■ EXERCISE BRIEF: Write out the listing exactly as it is given.
+++ THE DATA
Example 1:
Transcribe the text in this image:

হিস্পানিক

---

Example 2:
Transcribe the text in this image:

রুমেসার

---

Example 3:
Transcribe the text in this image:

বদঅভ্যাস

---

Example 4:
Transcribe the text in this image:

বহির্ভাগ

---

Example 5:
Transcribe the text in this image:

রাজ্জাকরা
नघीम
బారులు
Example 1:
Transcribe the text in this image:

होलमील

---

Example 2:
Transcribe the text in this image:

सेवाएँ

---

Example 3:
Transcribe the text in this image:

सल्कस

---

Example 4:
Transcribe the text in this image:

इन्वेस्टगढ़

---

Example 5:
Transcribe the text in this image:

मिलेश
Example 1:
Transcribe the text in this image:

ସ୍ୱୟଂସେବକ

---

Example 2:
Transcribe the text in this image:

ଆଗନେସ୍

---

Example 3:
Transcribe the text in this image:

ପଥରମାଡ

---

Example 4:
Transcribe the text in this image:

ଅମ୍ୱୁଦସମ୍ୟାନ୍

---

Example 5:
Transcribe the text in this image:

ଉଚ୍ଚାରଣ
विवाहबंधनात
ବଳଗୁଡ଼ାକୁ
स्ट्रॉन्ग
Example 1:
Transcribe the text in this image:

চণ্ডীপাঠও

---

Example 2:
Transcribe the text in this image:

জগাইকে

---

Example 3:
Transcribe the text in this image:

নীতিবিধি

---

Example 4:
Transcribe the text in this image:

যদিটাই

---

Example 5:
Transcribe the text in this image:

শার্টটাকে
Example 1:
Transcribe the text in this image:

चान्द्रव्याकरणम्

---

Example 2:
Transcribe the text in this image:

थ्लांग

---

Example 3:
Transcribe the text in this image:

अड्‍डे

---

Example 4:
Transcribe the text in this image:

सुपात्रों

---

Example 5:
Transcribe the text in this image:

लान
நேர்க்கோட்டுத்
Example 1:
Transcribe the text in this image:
++++++
■ REPLY:
Example 1:
Transcribe the text in this image:

হিস্পানিক

---

Example 2:
Transcribe the text in this image:

রুমেসার

---

Example 3:
Transcribe the text in this image:

বদঅভ্যাস

---

Example 4:
Transcribe the text in this image:

বহির্ভাগ

---

Example 5:
Transcribe the text in this image:

রাজ্জাকরা
नघीम
బారులు
Example 1:
Transcribe the text in this image:

होलमील

---

Example 2:
Transcribe the text in this image:

सेवाएँ

---

Example 3:
Transcribe the text in this image:

सल्कस

---

Example 4:
Transcribe the text in this image:

इन्वेस्टगढ़

---

Example 5:
Transcribe the text in this image:

मिलेश
Example 1:
Transcribe the text in this image:

ସ୍ୱୟଂସେବକ

---

Example 2:
Transcribe the text in this image:

ଆଗନେସ୍

---

Example 3:
Transcribe the text in this image:

ପଥରମାଡ

---

Example 4:
Transcribe the text in this image:

ଅମ୍ୱୁଦସମ୍ୟାନ୍

---

Example 5:
Transcribe the text in this image:

ଉଚ୍ଚାରଣ
विवाहबंधनात
ବଳଗୁଡ଼ାକୁ
स्ट्रॉन्ग
Example 1:
Transcribe the text in this image:

চণ্ডীপাঠও

---

Example 2:
Transcribe the text in this image:

জগাইকে

---

Example 3:
Transcribe the text in this image:

নীতিবিধি

---

Example 4:
Transcribe the text in this image:

যদিটাই

---

Example 5:
Transcribe the text in this image:

শার্টটাকে
Example 1:
Transcribe the text in this image:

चान्द्रव्याकरणम्

---

Example 2:
Transcribe the text in this image:

थ्लांग

---

Example 3:
Transcribe the text in this image:

अड्‍डे

---

Example 4:
Transcribe the text in this image:

सुपात्रों

---

Example 5:
Transcribe the text in this image:

लान
நேர்க்கோட்டுத்
Example 1:
Transcribe the text in this image:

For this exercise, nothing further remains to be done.